Saved entries

● ● ● ●

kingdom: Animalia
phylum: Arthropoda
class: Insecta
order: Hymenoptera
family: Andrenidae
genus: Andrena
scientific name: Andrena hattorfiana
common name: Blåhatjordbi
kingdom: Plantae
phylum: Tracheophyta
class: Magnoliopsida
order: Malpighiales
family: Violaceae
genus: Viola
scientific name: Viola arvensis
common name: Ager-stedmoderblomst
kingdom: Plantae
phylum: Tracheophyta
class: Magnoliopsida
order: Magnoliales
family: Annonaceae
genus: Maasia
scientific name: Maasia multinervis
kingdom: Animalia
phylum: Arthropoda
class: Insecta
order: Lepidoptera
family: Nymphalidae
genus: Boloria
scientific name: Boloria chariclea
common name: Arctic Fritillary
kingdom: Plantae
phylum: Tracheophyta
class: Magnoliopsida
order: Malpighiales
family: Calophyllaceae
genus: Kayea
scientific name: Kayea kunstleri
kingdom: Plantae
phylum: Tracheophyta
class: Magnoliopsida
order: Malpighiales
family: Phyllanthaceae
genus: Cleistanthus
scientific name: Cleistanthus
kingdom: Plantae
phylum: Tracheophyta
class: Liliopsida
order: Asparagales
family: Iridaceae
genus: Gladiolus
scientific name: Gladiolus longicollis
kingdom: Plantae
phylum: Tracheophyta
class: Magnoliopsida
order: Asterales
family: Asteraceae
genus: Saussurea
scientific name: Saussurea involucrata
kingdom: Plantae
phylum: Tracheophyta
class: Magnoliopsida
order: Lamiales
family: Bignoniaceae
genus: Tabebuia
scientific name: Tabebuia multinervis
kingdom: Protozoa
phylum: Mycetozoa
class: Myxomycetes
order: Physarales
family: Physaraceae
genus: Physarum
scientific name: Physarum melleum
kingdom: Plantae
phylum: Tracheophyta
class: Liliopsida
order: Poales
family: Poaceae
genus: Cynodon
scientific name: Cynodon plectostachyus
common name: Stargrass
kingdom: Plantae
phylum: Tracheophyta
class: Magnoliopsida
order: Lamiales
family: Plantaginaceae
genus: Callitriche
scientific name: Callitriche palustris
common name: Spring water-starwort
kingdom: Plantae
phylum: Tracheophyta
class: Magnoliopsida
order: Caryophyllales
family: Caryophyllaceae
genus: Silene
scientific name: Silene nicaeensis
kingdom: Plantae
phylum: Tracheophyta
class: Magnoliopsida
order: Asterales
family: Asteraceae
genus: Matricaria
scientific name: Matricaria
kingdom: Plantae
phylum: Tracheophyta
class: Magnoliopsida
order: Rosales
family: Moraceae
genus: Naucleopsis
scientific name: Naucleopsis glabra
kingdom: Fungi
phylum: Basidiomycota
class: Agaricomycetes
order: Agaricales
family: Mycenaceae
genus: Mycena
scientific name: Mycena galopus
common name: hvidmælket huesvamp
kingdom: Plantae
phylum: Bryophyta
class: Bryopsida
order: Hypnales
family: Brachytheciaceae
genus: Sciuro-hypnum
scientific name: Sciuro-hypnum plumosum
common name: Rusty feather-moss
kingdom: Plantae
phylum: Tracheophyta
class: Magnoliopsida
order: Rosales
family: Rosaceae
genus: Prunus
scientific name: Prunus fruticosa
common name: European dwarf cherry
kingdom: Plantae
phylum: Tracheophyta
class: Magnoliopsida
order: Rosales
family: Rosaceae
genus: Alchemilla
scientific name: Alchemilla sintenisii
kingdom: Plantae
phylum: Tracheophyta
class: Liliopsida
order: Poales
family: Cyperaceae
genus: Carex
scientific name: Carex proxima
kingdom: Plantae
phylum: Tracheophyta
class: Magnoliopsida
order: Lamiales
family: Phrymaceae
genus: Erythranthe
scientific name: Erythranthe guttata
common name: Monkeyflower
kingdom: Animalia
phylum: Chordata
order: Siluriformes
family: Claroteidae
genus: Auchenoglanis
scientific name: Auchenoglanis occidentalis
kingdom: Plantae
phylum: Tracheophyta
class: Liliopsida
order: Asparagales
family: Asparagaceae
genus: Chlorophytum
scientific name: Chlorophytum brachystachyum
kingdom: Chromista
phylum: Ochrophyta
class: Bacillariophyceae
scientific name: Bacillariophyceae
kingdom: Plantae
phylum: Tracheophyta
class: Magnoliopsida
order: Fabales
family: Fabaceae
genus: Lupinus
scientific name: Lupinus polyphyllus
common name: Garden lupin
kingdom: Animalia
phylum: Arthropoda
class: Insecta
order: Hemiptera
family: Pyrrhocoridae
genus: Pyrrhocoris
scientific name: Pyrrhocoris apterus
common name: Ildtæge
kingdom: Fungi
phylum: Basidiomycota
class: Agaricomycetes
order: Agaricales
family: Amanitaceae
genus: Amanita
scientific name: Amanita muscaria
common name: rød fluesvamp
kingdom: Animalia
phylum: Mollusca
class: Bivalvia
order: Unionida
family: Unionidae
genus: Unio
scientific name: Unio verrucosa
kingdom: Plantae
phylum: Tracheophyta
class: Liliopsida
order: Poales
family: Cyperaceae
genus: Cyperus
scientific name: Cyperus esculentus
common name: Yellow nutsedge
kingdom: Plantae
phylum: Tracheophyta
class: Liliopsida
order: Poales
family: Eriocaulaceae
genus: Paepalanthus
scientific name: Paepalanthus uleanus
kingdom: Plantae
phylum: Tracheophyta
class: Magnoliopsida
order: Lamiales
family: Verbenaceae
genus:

● ● ● ●

Return the lines of the listing above exactly as they stand, starting with the line that contains "order: Lepidoptera" and going on through the line that contains "genus: Gladiolus", both included.

order: Lepidoptera
family: Nymphalidae
genus: Boloria
scientific name: Boloria chariclea
common name: Arctic Fritillary
kingdom: Plantae
phylum: Tracheophyta
class: Magnoliopsida
order: Malpighiales
family: Calophyllaceae
genus: Kayea
scientific name: Kayea kunstleri
kingdom: Plantae
phylum: Tracheophyta
class: Magnoliopsida
order: Malpighiales
family: Phyllanthaceae
genus: Cleistanthus
scientific name: Cleistanthus
kingdom: Plantae
phylum: Tracheophyta
class: Liliopsida
order: Asparagales
family: Iridaceae
genus: Gladiolus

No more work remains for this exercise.